(BRIEF) Turn the lines from the one containing "Document page, 1754x1241 pixels." through the one containing "For every layout" into a JSON list of strings, one string per line, skipping any blank lines.

(WORKING DATA)
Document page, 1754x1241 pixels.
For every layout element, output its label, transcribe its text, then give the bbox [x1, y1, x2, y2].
* * *
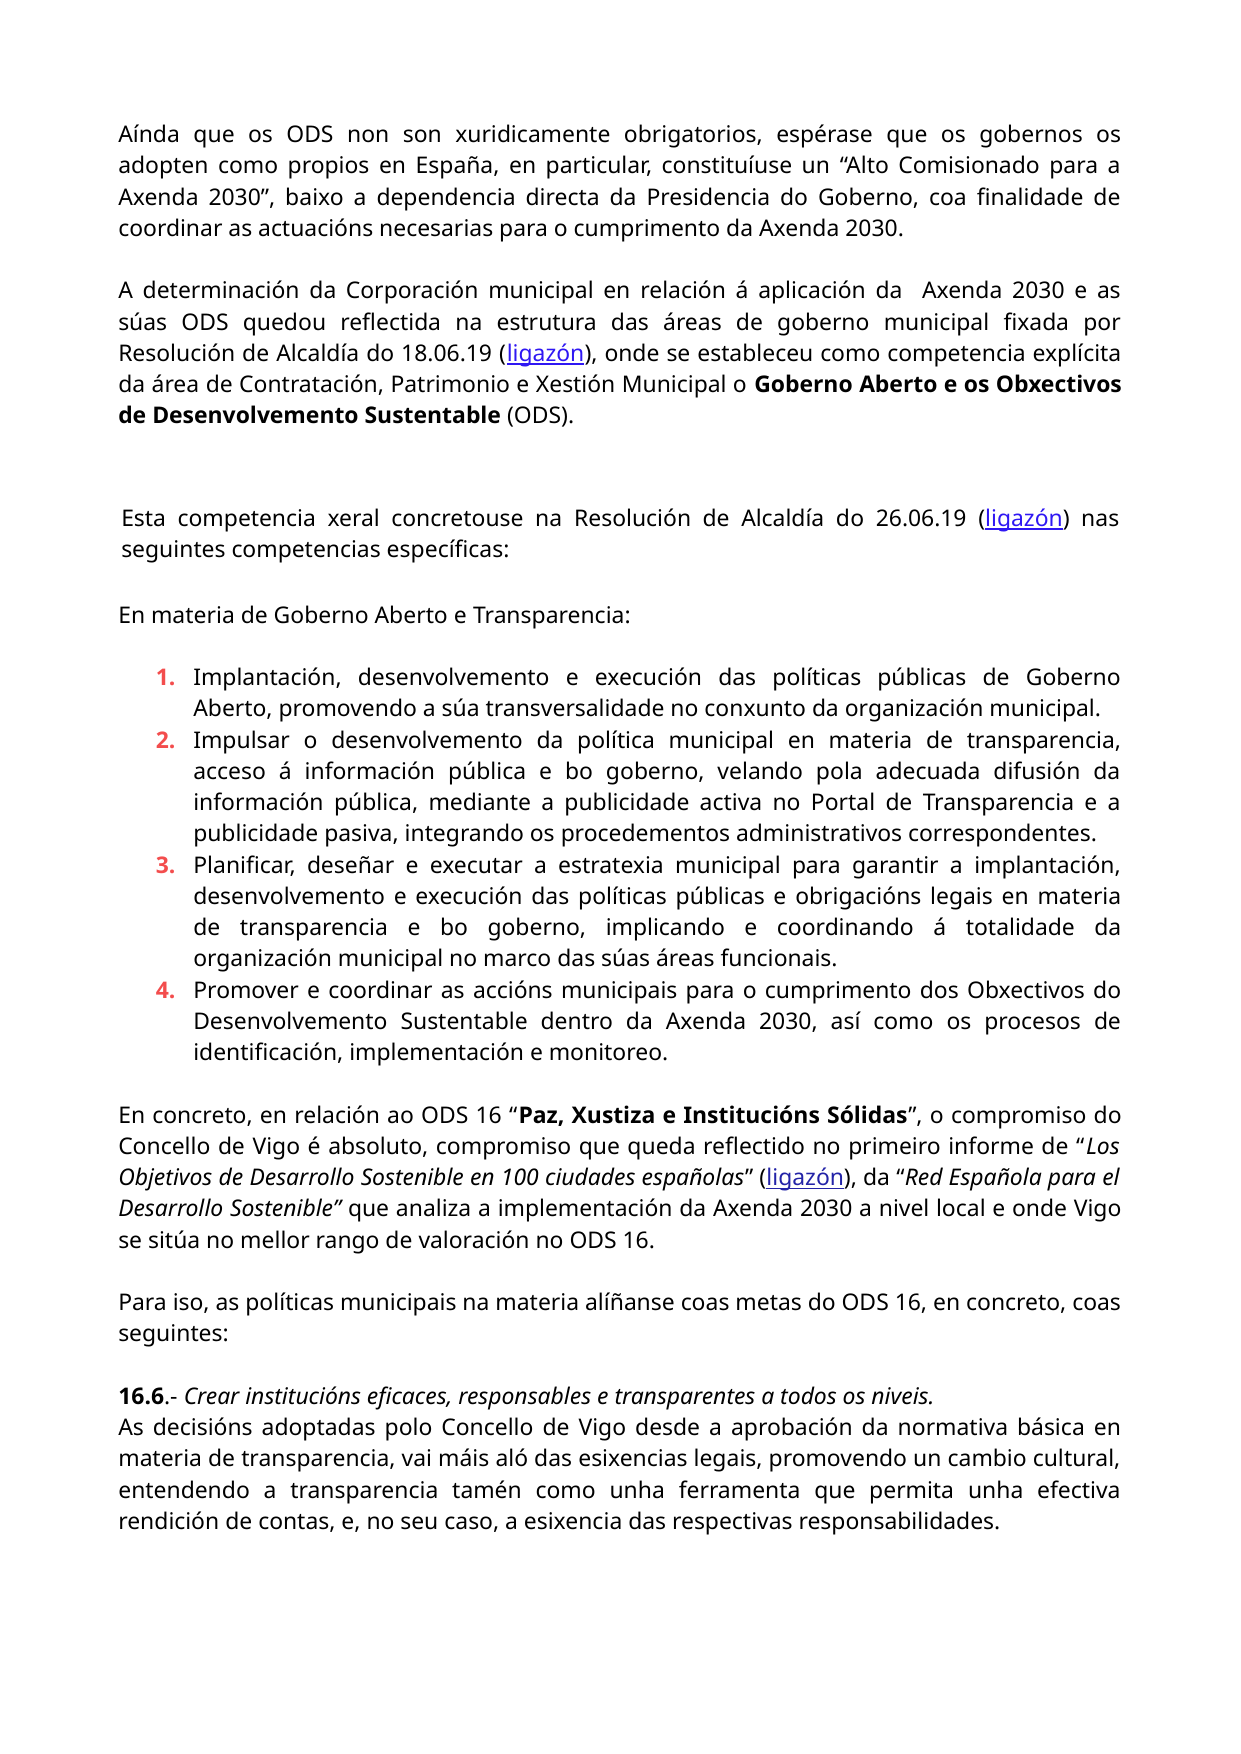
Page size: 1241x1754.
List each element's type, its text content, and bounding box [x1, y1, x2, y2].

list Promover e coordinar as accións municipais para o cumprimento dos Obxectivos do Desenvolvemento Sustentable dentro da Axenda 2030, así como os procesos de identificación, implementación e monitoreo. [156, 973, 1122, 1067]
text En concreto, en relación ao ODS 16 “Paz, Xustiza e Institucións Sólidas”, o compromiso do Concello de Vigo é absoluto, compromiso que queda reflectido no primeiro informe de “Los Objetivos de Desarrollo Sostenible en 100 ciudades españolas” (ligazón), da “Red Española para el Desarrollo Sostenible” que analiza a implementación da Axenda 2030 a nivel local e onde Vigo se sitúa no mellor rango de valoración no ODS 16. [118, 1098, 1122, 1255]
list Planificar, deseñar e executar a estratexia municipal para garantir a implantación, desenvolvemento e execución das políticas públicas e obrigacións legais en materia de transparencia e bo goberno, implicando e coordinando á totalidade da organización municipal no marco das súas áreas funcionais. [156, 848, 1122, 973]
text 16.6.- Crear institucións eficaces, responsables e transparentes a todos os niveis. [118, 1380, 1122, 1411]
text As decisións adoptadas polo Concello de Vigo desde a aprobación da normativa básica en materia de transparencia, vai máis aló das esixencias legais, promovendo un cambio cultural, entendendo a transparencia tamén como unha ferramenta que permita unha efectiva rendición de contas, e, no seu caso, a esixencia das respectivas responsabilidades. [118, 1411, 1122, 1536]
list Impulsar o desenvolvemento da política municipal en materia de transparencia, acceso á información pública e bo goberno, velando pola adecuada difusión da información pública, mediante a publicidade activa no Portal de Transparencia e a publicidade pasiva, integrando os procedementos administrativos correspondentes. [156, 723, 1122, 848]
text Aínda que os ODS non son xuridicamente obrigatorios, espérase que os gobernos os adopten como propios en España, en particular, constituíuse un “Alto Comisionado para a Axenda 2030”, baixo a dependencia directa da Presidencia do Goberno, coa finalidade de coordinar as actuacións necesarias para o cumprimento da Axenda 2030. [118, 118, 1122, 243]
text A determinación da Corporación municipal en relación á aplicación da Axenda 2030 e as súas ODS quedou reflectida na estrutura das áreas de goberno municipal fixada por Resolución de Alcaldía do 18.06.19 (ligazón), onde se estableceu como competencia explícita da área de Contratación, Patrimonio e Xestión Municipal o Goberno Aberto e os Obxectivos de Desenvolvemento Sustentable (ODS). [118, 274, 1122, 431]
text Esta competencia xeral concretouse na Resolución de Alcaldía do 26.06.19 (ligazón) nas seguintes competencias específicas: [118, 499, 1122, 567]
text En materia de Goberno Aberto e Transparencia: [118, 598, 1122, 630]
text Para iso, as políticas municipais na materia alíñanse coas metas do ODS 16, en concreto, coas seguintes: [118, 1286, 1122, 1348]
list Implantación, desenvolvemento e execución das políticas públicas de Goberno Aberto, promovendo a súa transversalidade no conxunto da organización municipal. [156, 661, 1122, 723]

(RESULT OF THE TASK)
[
  "Document page, 1754x1241 pixels.",
  "For every layout element, output its label, transcribe its text, then give the bbox [x1, y1, x2, y2]."
]